Whatever kind of biochemistry extra-terrestrial organisms turn out to be based upon, Lovelock realised that chemical equilibrium is tantamount to death and any sort of chemical disequilibrium could be regarded as a tell-tale signal of life.

This powerful idea marked a step towards Lovelock’s Gaia hypothesis – where Earth is described as a self-regulating system – which provided an intellectual framework for understanding the only planet known to harbour life.

Anyone investigating the history of the search for life on Mars might wonder why the Americans chose an almost unknown English scientist rather than a Nobel Prize-winning American, but he says it turned out his choice of the palladium separator was vital to the success of the Viking Project.

A picture of the Martian surface, as seen by NASA’s Viking 2 lander in 1976. Image credit: NASA.

Lovelock’s work on the detector came to fruition in Pasadena in July 1976, when Viking Mars team members sat around a computer monitor, tensely awaiting the first data.

Carbon dioxide was released when organic compounds were added to Martian soil, which was thought to be a life signature.

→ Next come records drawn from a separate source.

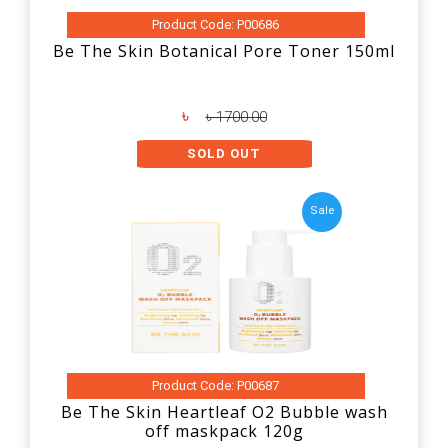
Product Code: P00686
Be The Skin Botanical Pore Toner 150ml
৳
৳ 1700.00
SOLD OUT
Sale
Product Code: P00687
Be The Skin Heartleaf O2 Bubble wash
off maskpack 120g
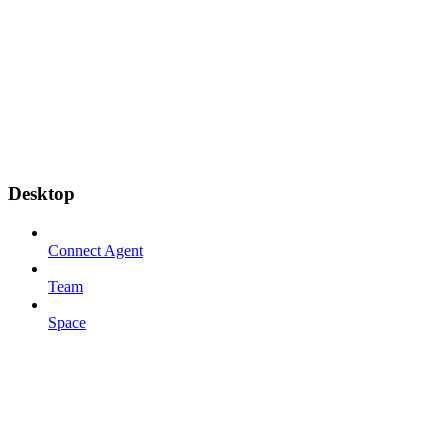
Desktop
Connect Agent
Team
Space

However, the instrument based on Lovelock’s work showed no evidence of life—and not only that but no evidence of organics.

Even though Lovelock remains convinced that Mars is a dead world, the Viking results have long been debated and, given the ability of microorganisms – extremophiles – to thrive in extreme environments on Earth, many scientists still believe life might have once lived on Mars and may even linger there today.

Lovelock has a long association with the Science Museum, which he first visited at the age of six and now looks after his archive. His passion for science was inspired by his childhood love of steam engines, notably the one developed by the blacksmith Thomas Newcomen and the Flying Scotsman. He once said that he found learning in the museum was far more useful than in the classroom.